Exercise brief —
Using the data below, tally the lines that include the string "français". Only the number is wanted.
[Start of Attachment]
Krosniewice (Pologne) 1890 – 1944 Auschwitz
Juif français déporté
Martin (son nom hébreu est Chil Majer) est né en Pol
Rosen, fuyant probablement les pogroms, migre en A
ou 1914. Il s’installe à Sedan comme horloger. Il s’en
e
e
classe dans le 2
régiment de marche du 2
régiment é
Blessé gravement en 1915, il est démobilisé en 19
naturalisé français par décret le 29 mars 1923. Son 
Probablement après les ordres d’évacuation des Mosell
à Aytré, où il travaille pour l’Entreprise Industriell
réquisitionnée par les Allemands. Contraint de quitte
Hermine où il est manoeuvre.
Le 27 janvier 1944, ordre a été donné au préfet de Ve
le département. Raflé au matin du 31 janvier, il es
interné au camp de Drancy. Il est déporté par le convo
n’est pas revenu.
[End of Attachment]
Task answer —
2